= Task =
The stretch from the line with "posledica brojnih nepovoljnih" through the line with "izabranici od sre" in the records below: write it out exactly, and nothing else.

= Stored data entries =
------------
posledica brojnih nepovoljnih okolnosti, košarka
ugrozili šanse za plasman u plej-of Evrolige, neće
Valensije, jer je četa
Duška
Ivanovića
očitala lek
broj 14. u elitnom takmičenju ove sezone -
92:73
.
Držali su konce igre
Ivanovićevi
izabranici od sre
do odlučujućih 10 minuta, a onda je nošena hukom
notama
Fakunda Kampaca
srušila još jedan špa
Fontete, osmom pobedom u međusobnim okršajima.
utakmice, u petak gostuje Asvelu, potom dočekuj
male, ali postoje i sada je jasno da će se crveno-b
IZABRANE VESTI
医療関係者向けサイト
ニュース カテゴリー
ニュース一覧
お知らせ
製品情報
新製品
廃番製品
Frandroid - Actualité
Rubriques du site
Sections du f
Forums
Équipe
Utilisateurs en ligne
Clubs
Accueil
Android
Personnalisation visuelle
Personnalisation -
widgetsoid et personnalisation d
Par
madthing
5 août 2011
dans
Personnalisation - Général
------------
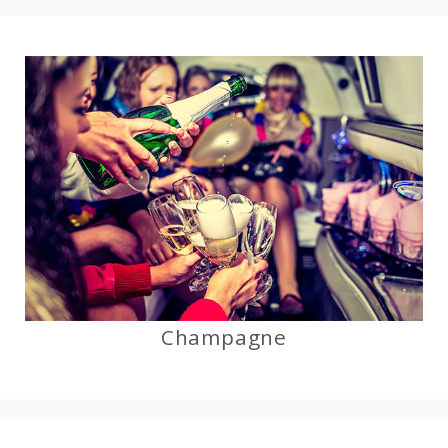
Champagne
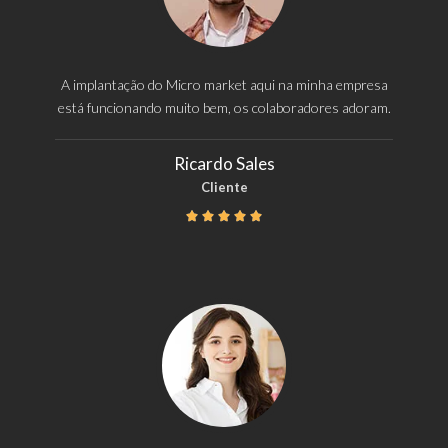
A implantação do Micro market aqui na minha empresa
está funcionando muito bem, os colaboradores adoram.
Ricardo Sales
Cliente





------------
= Output of the task =
posledica brojnih nepovoljnih okolnosti, košarka
ugrozili šanse za plasman u plej-of Evrolige, neće
Valensije, jer je četa
Duška
Ivanovića
očitala lek
broj 14. u elitnom takmičenju ove sezone -
92:73
.
Držali su konce igre
Ivanovićevi
izabranici od sre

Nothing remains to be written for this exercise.